Saved data entries:
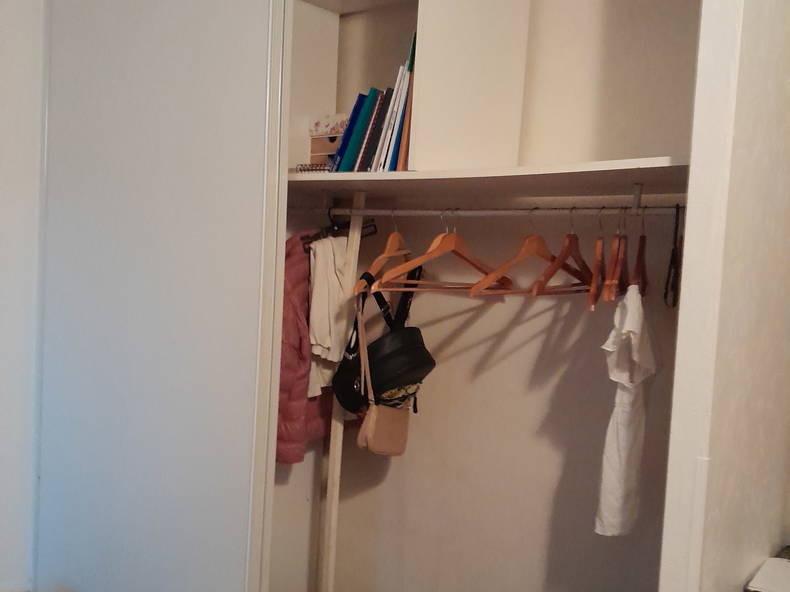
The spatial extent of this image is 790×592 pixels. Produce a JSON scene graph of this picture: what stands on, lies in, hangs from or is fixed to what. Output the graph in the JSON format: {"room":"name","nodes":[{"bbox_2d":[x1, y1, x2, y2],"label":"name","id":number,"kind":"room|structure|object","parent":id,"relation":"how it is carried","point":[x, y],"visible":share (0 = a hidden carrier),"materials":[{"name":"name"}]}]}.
{"room":"closet","nodes":[
{"label":"closet","id":0,"kind":"room"},
{"bbox_2d":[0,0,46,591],"label":"left wall","id":1,"kind":"structure","parent":0,"point":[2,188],"materials":[{"name":"white paint"}]},
{"bbox_2d":[292,197,685,589],"label":"closet back wall","id":2,"kind":"structure","parent":0,"point":[534,324],"materials":[{"name":"paint"}]},
{"bbox_2d":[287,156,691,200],"label":"closet shelf","id":3,"kind":"object","parent":2,"relation":"attached to","point":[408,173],"visible":0.83,"materials":[{"name":"white wood"}]},
{"bbox_2d":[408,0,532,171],"label":"shelf divider","id":4,"kind":"object","parent":3,"relation":"on","point":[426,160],"visible":0.93,"materials":[{"name":"white"}]},
{"bbox_2d":[287,204,683,217],"label":"clothes rail","id":5,"kind":"object","parent":3,"relation":"attached to","point":[342,213],"visible":0.84,"materials":[{"name":"silver metal"}]},
{"bbox_2d":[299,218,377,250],"label":"clothes hanger","id":6,"kind":"object","parent":5,"relation":"hanging from","point":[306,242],"visible":0.55,"materials":[{"name":"black plastic"}]},
{"bbox_2d":[277,229,339,464],"label":"pink jacket","id":7,"kind":"object","parent":6,"relation":"hanging from","point":[288,392],"visible":0.3,"materials":[{"name":"fabric"}]},
{"bbox_2d":[307,231,350,392],"label":"white garment","id":8,"kind":"object","parent":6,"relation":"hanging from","point":[323,342],"visible":0.66,"materials":[{"name":"white fabric"}]},
{"bbox_2d":[352,218,410,294],"label":"wooden hanger","id":9,"kind":"object","parent":5,"relation":"hanging from","point":[393,236],"visible":0.8,"materials":[{"name":"brown wood"}]},
{"bbox_2d":[332,269,433,414],"label":"black handbag","id":10,"kind":"object","parent":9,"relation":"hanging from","point":[429,362],"visible":0.88,"materials":[{"name":"black leather"}]},
{"bbox_2d":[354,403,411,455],"label":"beige handbag","id":11,"kind":"object","parent":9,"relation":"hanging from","point":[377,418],"visible":0.93,"materials":[{"name":"beige leather"}]},
{"bbox_2d":[377,211,511,292],"label":"wooden hanger","id":12,"kind":"object","parent":5,"relation":"hanging from","point":[430,251],"visible":0.89,"materials":[{"name":"brown wood"}]},
{"bbox_2d":[468,209,587,296],"label":"wooden hanger","id":13,"kind":"object","parent":5,"relation":"hanging from","point":[525,246],"visible":0.88,"materials":[{"name":"brown wood"}]},
{"bbox_2d":[531,208,598,297],"label":"wooden hanger","id":14,"kind":"object","parent":5,"relation":"hanging from","point":[568,236],"visible":0.88,"materials":[{"name":"brown wood"}]},
{"bbox_2d":[586,210,605,309],"label":"wooden hanger","id":15,"kind":"object","parent":5,"relation":"hanging from","point":[594,296],"visible":0.78,"materials":[{"name":"brown wood"}]},
{"bbox_2d":[603,210,627,301],"label":"wooden hanger","id":16,"kind":"object","parent":5,"relation":"hanging from","point":[614,282],"visible":0.83,"materials":[{"name":"brown wood"}]},
{"bbox_2d":[632,212,648,295],"label":"wooden hanger","id":17,"kind":"object","parent":5,"relation":"hanging from","point":[643,241],"visible":0.75,"materials":[{"name":"brown wood"}]},
{"bbox_2d":[594,284,659,536],"label":"dress","id":18,"kind":"object","parent":17,"relation":"hanging from","point":[620,392],"visible":0.85,"materials":[{"name":"white fabric"}]},
{"bbox_2d":[663,203,681,307],"label":"black hanger","id":19,"kind":"object","parent":5,"relation":"hanging from","point":[674,261],"visible":0.78,"materials":[{"name":"black plastic"}]},
{"bbox_2d":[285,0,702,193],"label":"closet shelf unit","id":20,"kind":"object","parent":2,"relation":"attached to","point":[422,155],"visible":0.72,"materials":[{"name":"white"}]},
{"bbox_2d":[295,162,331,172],"label":"spiral notebook","id":21,"kind":"object","parent":20,"relation":"on","point":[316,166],"visible":0.37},
{"bbox_2d":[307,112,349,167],"label":"storage box","id":22,"kind":"object","parent":20,"relation":"on","point":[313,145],"visible":0.46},
{"bbox_2d":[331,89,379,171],"label":"blue book","id":23,"kind":"object","parent":20,"relation":"on","point":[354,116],"visible":0.59,"materials":[{"name":"blue paper"}]},
{"bbox_2d":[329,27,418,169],"label":"book row","id":24,"kind":"object","parent":20,"relation":"on","point":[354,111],"visible":0.54,"materials":[{"name":"paper"}]},
{"bbox_2d":[362,85,399,169],"label":"book","id":25,"kind":"object","parent":20,"relation":"on","point":[391,90],"visible":0.48,"materials":[{"name":"paper"}]},
{"bbox_2d":[391,34,416,168],"label":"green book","id":26,"kind":"object","parent":20,"relation":"on","point":[411,88],"visible":0.39,"materials":[{"name":"paper"}]},
{"bbox_2d":[658,0,789,591],"label":"right wall","id":27,"kind":"structure","parent":0,"point":[769,78],"materials":[{"name":"white paint"}]},
{"label":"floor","id":28,"kind":"structure","parent":0,"visible":0},
{"bbox_2d":[35,0,289,591],"label":"sliding door","id":29,"kind":"structure","parent":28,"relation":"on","point":[105,72],"materials":[{"name":"white"}]},
{"bbox_2d":[316,193,363,591],"label":"wooden post","id":30,"kind":"object","parent":28,"relation":"on","point":[359,239],"visible":0.79,"materials":[{"name":"beige wood"}]},
{"bbox_2d":[743,556,789,591],"label":"white box","id":31,"kind":"object","parent":28,"relation":"on","point":[769,589],"visible":0.98,"materials":[{"name":"white"}]}
]}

[The problem]:
With the images omitted, output all entries exactly as given.

[Solution below]:
The spatial extent of this image is 790×592 pixels. Produce a JSON scene graph of this picture: what stands on, lies in, hangs from or is fixed to what. Output the graph in the JSON format: {"room":"name","nodes":[{"bbox_2d":[x1, y1, x2, y2],"label":"name","id":number,"kind":"room|structure|object","parent":id,"relation":"how it is carried","point":[x, y],"visible":share (0 = a hidden carrier),"materials":[{"name":"name"}]}]}.
{"room":"closet","nodes":[
{"label":"closet","id":0,"kind":"room"},
{"bbox_2d":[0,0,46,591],"label":"left wall","id":1,"kind":"structure","parent":0,"point":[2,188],"materials":[{"name":"white paint"}]},
{"bbox_2d":[292,197,685,589],"label":"closet back wall","id":2,"kind":"structure","parent":0,"point":[534,324],"materials":[{"name":"paint"}]},
{"bbox_2d":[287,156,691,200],"label":"closet shelf","id":3,"kind":"object","parent":2,"relation":"attached to","point":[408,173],"visible":0.83,"materials":[{"name":"white wood"}]},
{"bbox_2d":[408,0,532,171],"label":"shelf divider","id":4,"kind":"object","parent":3,"relation":"on","point":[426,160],"visible":0.93,"materials":[{"name":"white"}]},
{"bbox_2d":[287,204,683,217],"label":"clothes rail","id":5,"kind":"object","parent":3,"relation":"attached to","point":[342,213],"visible":0.84,"materials":[{"name":"silver metal"}]},
{"bbox_2d":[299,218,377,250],"label":"clothes hanger","id":6,"kind":"object","parent":5,"relation":"hanging from","point":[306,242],"visible":0.55,"materials":[{"name":"black plastic"}]},
{"bbox_2d":[277,229,339,464],"label":"pink jacket","id":7,"kind":"object","parent":6,"relation":"hanging from","point":[288,392],"visible":0.3,"materials":[{"name":"fabric"}]},
{"bbox_2d":[307,231,350,392],"label":"white garment","id":8,"kind":"object","parent":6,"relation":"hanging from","point":[323,342],"visible":0.66,"materials":[{"name":"white fabric"}]},
{"bbox_2d":[352,218,410,294],"label":"wooden hanger","id":9,"kind":"object","parent":5,"relation":"hanging from","point":[393,236],"visible":0.8,"materials":[{"name":"brown wood"}]},
{"bbox_2d":[332,269,433,414],"label":"black handbag","id":10,"kind":"object","parent":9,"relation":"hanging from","point":[429,362],"visible":0.88,"materials":[{"name":"black leather"}]},
{"bbox_2d":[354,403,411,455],"label":"beige handbag","id":11,"kind":"object","parent":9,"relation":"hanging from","point":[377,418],"visible":0.93,"materials":[{"name":"beige leather"}]},
{"bbox_2d":[377,211,511,292],"label":"wooden hanger","id":12,"kind":"object","parent":5,"relation":"hanging from","point":[430,251],"visible":0.89,"materials":[{"name":"brown wood"}]},
{"bbox_2d":[468,209,587,296],"label":"wooden hanger","id":13,"kind":"object","parent":5,"relation":"hanging from","point":[525,246],"visible":0.88,"materials":[{"name":"brown wood"}]},
{"bbox_2d":[531,208,598,297],"label":"wooden hanger","id":14,"kind":"object","parent":5,"relation":"hanging from","point":[568,236],"visible":0.88,"materials":[{"name":"brown wood"}]},
{"bbox_2d":[586,210,605,309],"label":"wooden hanger","id":15,"kind":"object","parent":5,"relation":"hanging from","point":[594,296],"visible":0.78,"materials":[{"name":"brown wood"}]},
{"bbox_2d":[603,210,627,301],"label":"wooden hanger","id":16,"kind":"object","parent":5,"relation":"hanging from","point":[614,282],"visible":0.83,"materials":[{"name":"brown wood"}]},
{"bbox_2d":[632,212,648,295],"label":"wooden hanger","id":17,"kind":"object","parent":5,"relation":"hanging from","point":[643,241],"visible":0.75,"materials":[{"name":"brown wood"}]},
{"bbox_2d":[594,284,659,536],"label":"dress","id":18,"kind":"object","parent":17,"relation":"hanging from","point":[620,392],"visible":0.85,"materials":[{"name":"white fabric"}]},
{"bbox_2d":[663,203,681,307],"label":"black hanger","id":19,"kind":"object","parent":5,"relation":"hanging from","point":[674,261],"visible":0.78,"materials":[{"name":"black plastic"}]},
{"bbox_2d":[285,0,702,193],"label":"closet shelf unit","id":20,"kind":"object","parent":2,"relation":"attached to","point":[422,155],"visible":0.72,"materials":[{"name":"white"}]},
{"bbox_2d":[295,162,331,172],"label":"spiral notebook","id":21,"kind":"object","parent":20,"relation":"on","point":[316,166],"visible":0.37},
{"bbox_2d":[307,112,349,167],"label":"storage box","id":22,"kind":"object","parent":20,"relation":"on","point":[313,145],"visible":0.46},
{"bbox_2d":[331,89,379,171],"label":"blue book","id":23,"kind":"object","parent":20,"relation":"on","point":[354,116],"visible":0.59,"materials":[{"name":"blue paper"}]},
{"bbox_2d":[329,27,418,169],"label":"book row","id":24,"kind":"object","parent":20,"relation":"on","point":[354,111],"visible":0.54,"materials":[{"name":"paper"}]},
{"bbox_2d":[362,85,399,169],"label":"book","id":25,"kind":"object","parent":20,"relation":"on","point":[391,90],"visible":0.48,"materials":[{"name":"paper"}]},
{"bbox_2d":[391,34,416,168],"label":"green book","id":26,"kind":"object","parent":20,"relation":"on","point":[411,88],"visible":0.39,"materials":[{"name":"paper"}]},
{"bbox_2d":[658,0,789,591],"label":"right wall","id":27,"kind":"structure","parent":0,"point":[769,78],"materials":[{"name":"white paint"}]},
{"label":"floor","id":28,"kind":"structure","parent":0,"visible":0},
{"bbox_2d":[35,0,289,591],"label":"sliding door","id":29,"kind":"structure","parent":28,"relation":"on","point":[105,72],"materials":[{"name":"white"}]},
{"bbox_2d":[316,193,363,591],"label":"wooden post","id":30,"kind":"object","parent":28,"relation":"on","point":[359,239],"visible":0.79,"materials":[{"name":"beige wood"}]},
{"bbox_2d":[743,556,789,591],"label":"white box","id":31,"kind":"object","parent":28,"relation":"on","point":[769,589],"visible":0.98,"materials":[{"name":"white"}]}
]}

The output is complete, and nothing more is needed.